### GIVEN MATERIAL
______________________________
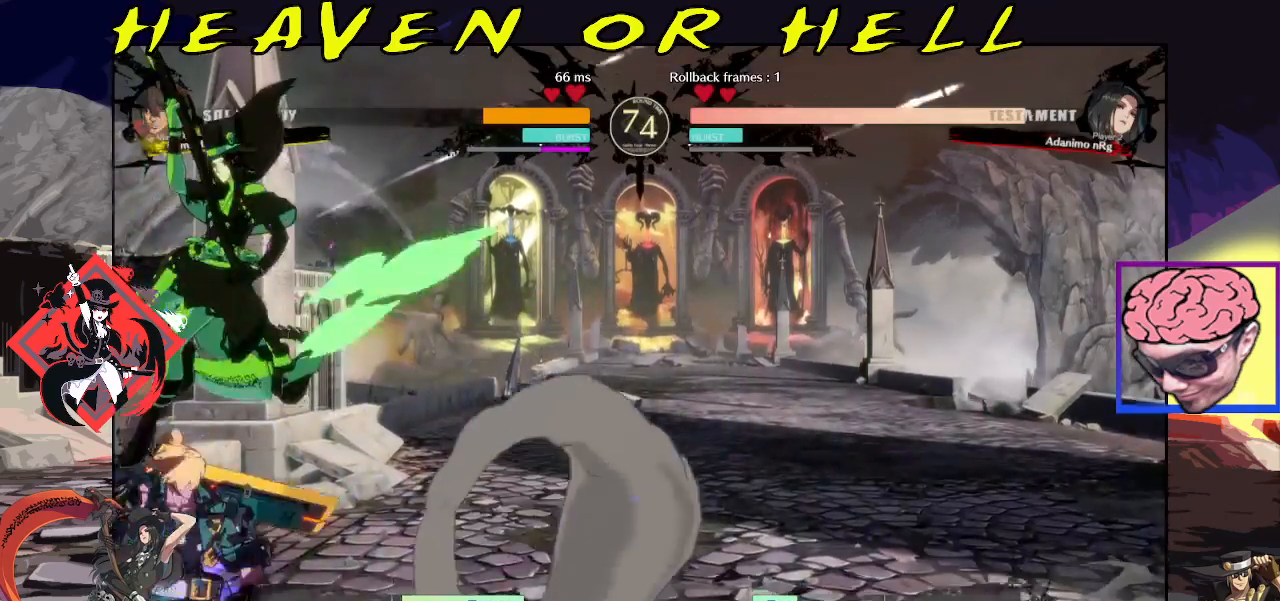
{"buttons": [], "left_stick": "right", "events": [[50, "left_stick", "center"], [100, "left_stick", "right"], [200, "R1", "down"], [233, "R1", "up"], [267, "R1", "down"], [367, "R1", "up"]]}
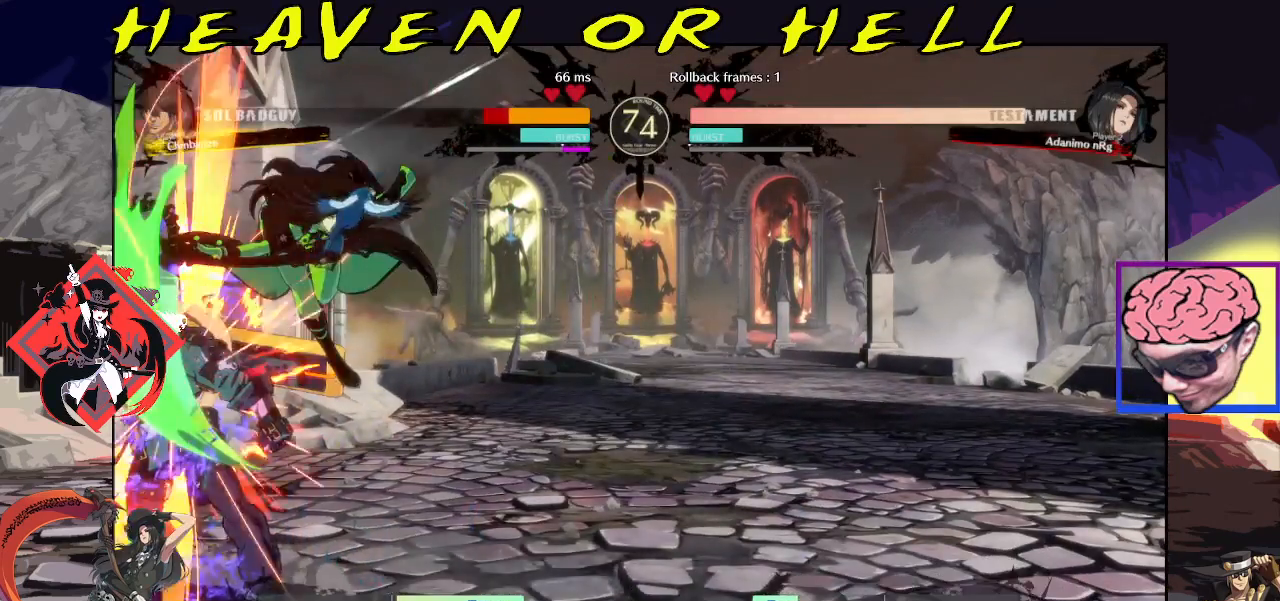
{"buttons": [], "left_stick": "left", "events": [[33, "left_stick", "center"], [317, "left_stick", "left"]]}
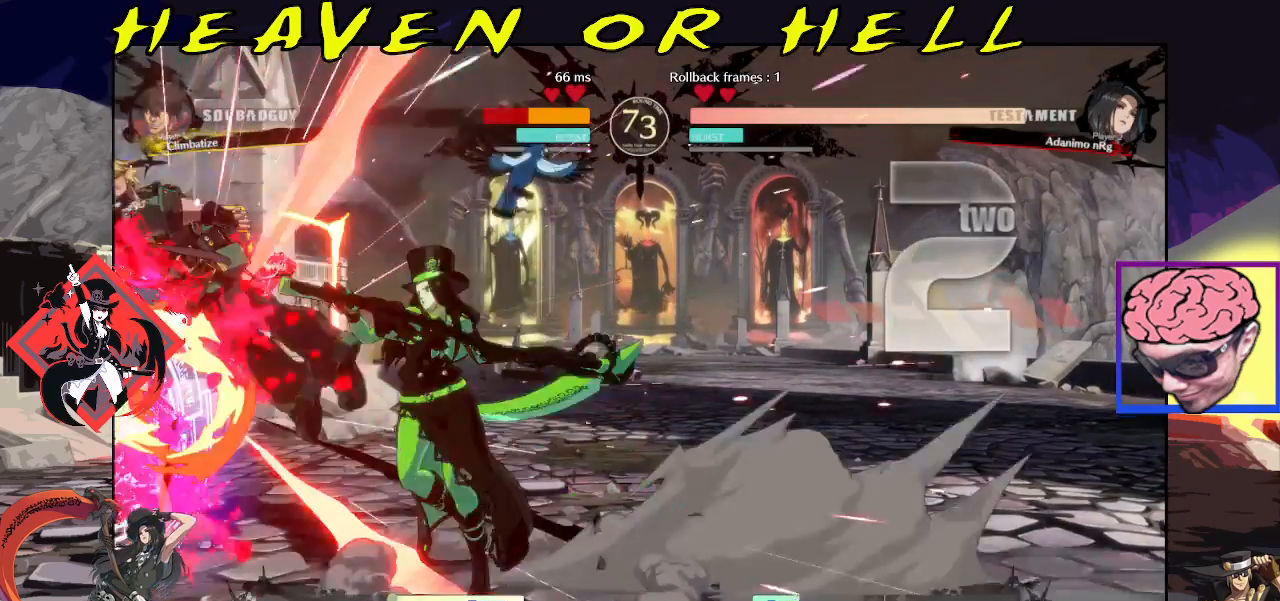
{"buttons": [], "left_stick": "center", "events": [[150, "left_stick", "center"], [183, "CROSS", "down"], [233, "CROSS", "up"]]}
______________________________
Output the whole listing again, exactly, without its pictures.

### COMPLETED TASK
{"buttons": [], "left_stick": "right", "events": [[50, "left_stick", "center"], [100, "left_stick", "right"], [200, "R1", "down"], [233, "R1", "up"], [267, "R1", "down"], [367, "R1", "up"]]}
{"buttons": [], "left_stick": "left", "events": [[33, "left_stick", "center"], [317, "left_stick", "left"]]}
{"buttons": [], "left_stick": "center", "events": [[150, "left_stick", "center"], [183, "CROSS", "down"], [233, "CROSS", "up"]]}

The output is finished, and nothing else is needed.